== Segment start ==

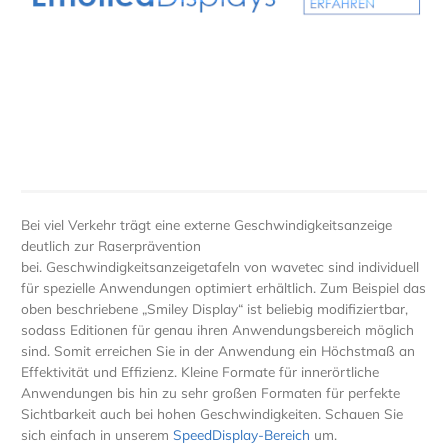
Bei viel Verkehr trägt eine externe Geschwindigkeitsanzeige
deutlich zur Raserprävention
bei. Geschwindigkeitsanzeigetafeln von wavetec sind individuell
für spezielle Anwendungen optimiert erhältlich. Zum Beispiel das
oben beschriebene „Smiley Display“ ist beliebig modifiziertbar,
sodass Editionen für genau ihren Anwendungsbereich möglich
sind. Somit erreichen Sie in der Anwendung ein Höchstmaß an
Effektivität und Effizienz. Kleine Formate für innerörtliche
Anwendungen bis hin zu sehr großen Formaten für perfekte
Sichtbarkeit auch bei hohen Geschwindigkeiten. Schauen Sie
sich einfach in unserem
SpeedDisplay-Bereich
um.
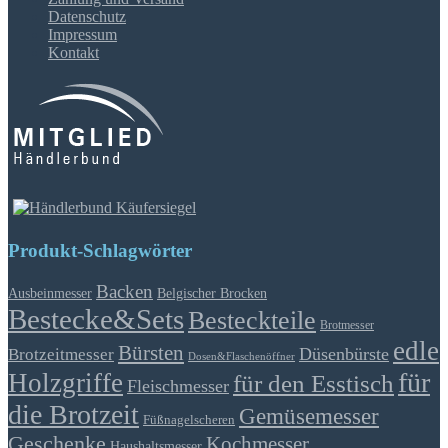
Datenschutz
Impressum
Kontakt
Produkt-Schlagwörter
Backen
Ausbeinmesser
Belgischer Brocken
Bestecke&Sets
Besteckteile
Brotmesser
edle
Bürsten
Düsenbürste
Brotzeitmesser
Dosen&Flaschenöffner
für
Holzgriffe
für den Esstisch
Fleischmesser
die Brotzeit
Gemüsemesser
Füßnagelscheren
Geschenke
Kochmesser
Haushaltsmesser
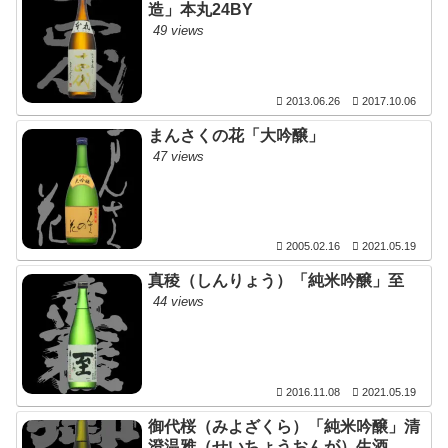
造」本丸24BY
49 views
2013.06.26
2017.10.06
まんさくの花「大吟醸」
47 views
2005.02.16
2021.05.19
真稜（しんりょう）「純米吟醸」至
44 views
2016.11.08
2021.05.19
御代桜（みよざくら）「純米吟醸」清
澄温雅（せいちょうおんが）生酒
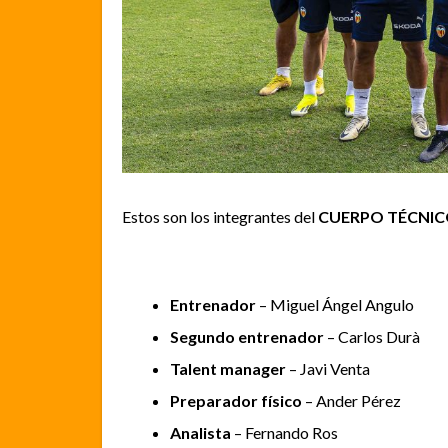
Estos son los integrantes del
CUERPO TÉCNI
Entrenador
– Miguel Ángel Angulo
Segundo entrenador
– Carlos Durà
Talent manager
– Javi Venta
Preparador físico
– Ander Pérez
Analista
– Fernando Ros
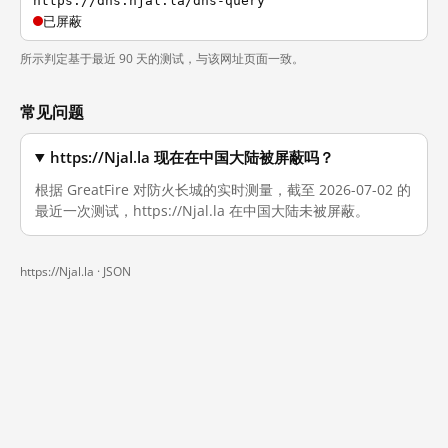
https://dns.njal.la/dns-query
已屏蔽
所示判定基于最近 90 天的测试，与该网址页面一致。
常见问题
https://Njal.la 现在在中国大陆被屏蔽吗？
根据 GreatFire 对防火长城的实时测量，截至 2026-07-02 的
最近一次测试，https://Njal.la 在中国大陆未被屏蔽。
https://Njal.la ·
JSON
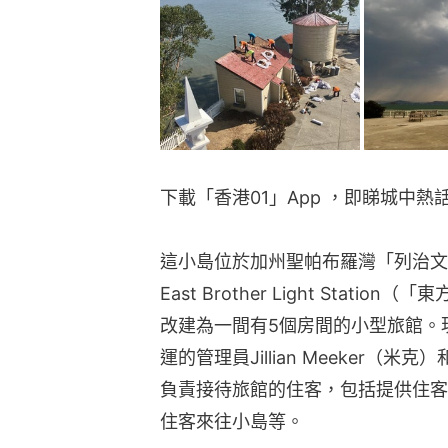
下載「香港01」App ，即睇城中熱
這小島位於加州聖帕布羅灣「列治文
East Brother Light Stat
改建為一間有5個房間的小型旅館。
運的管理員Jillian Meeker（米
負責接待旅館的住客，包括提供住客
住客來往小島等。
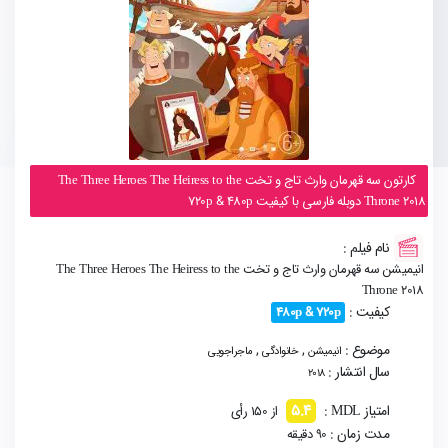
کارتون سه قهرمان وارث تاج و تخت The Three Heroes The Heiress to the
Throne 2018 دوبله فارسی با کیفیت 720p & 480p
نام فیلم :
انیمیشن سه قهرمان وارث تاج و تخت The Three Heroes The Heiress to the
Throne 2018
کیفیت :
480p & 720p
موضوع :
,
,
انیمیشن
خانوادگی
ماجراجویی
سال انتشار :
2018
5.4
امتیاز MDL :
از 150 رأی
مدت زمان :
90 دقیقه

== Segment end ==

* _What you should do_:
Recast every line of text in the listing above as a JSON list of strings, one string per line and no blank lines. Leave the pictures out of the answer.

* _Answer box_:
[
  "Bei viel Verkehr trägt eine externe Geschwindigkeitsanzeige",
  "deutlich zur Raserprävention",
  "bei. Geschwindigkeitsanzeigetafeln von wavetec sind individuell",
  "für spezielle Anwendungen optimiert erhältlich. Zum Beispiel das",
  "oben beschriebene „Smiley Display“ ist beliebig modifiziertbar,",
  "sodass Editionen für genau ihren Anwendungsbereich möglich",
  "sind. Somit erreichen Sie in der Anwendung ein Höchstmaß an",
  "Effektivität und Effizienz. Kleine Formate für innerörtliche",
  "Anwendungen bis hin zu sehr großen Formaten für perfekte",
  "Sichtbarkeit auch bei hohen Geschwindigkeiten. Schauen Sie",
  "sich einfach in unserem",
  "SpeedDisplay-Bereich",
  "um.",
  "Datenschutz",
  "Impressum",
  "Kontakt",
  "Produkt-Schlagwörter",
  "Backen",
  "Ausbeinmesser",
  "Belgischer Brocken",
  "Bestecke&Sets",
  "Besteckteile",
  "Brotmesser",
  "edle",
  "Bürsten",
  "Düsenbürste",
  "Brotzeitmesser",
  "Dosen&Flaschenöffner",
  "für",
  "Holzgriffe",
  "für den Esstisch",
  "Fleischmesser",
  "die Brotzeit",
  "Gemüsemesser",
  "Füßnagelscheren",
  "Geschenke",
  "Kochmesser",
  "Haushaltsmesser",
  "造」本丸24BY",
  "49 views",
  "2013.06.26",
  "2017.10.06",
  "まんさくの花「大吟醸」",
  "47 views",
  "2005.02.16",
  "2021.05.19",
  "真稜（しんりょう）「純米吟醸」至",
  "44 views",
  "2016.11.08",
  "2021.05.19",
  "御代桜（みよざくら）「純米吟醸」清",
  "澄温雅（せいちょうおんが）生酒",
  "Estos son los integrantes del",
  "CUERPO TÉCNI",
  "Entrenador",
  "– Miguel Ángel Angulo",
  "Segundo entrenador",
  "– Carlos Durà",
  "Talent manager",
  "– Javi Venta",
  "Preparador físico",
  "– Ander Pérez",
  "Analista",
  "– Fernando Ros",
  "https://dns.njal.la/dns-query",
  "已屏蔽",
  "所示判定基于最近 90 天的测试，与该网址页面一致。",
  "常见问题",
  "https://Njal.la 现在在中国大陆被屏蔽吗？",
  "根据 GreatFire 对防火长城的实时测量，截至 2026-07-02 的",
  "最近一次测试，https://Njal.la 在中国大陆未被屏蔽。",
  "https://Njal.la ·",
  "JSON",
  "下載「香港01」App ，即睇城中熱",
  "這小島位於加州聖帕布羅灣「列治文",
  "East Brother Light Stat",
  "改建為一間有5個房間的小型旅館。",
  "運的管理員Jillian Meeker（米",
  "負責接待旅館的住客，包括提供住客",
  "住客來往小島等。",
  "کارتون سه قهرمان وارث تاج و تخت The Three Heroes The Heiress to the",
  "Throne 2018 دوبله فارسی با کیفیت 720p & 480p",
  "نام فیلم :",
  "انیمیشن سه قهرمان وارث تاج و تخت The Three Heroes The Heiress to the",
  "Throne 2018",
  "کیفیت :",
  "480p & 720p",
  "موضوع :",
  ",",
  ",",
  "انیمیشن",
  "خانوادگی",
  "ماجراجویی",
  "سال انتشار :",
  "2018",
  "5.4",
  "امتیاز MDL :",
  "از 150 رأی",
  "مدت زمان :",
  "90 دقیقه"
]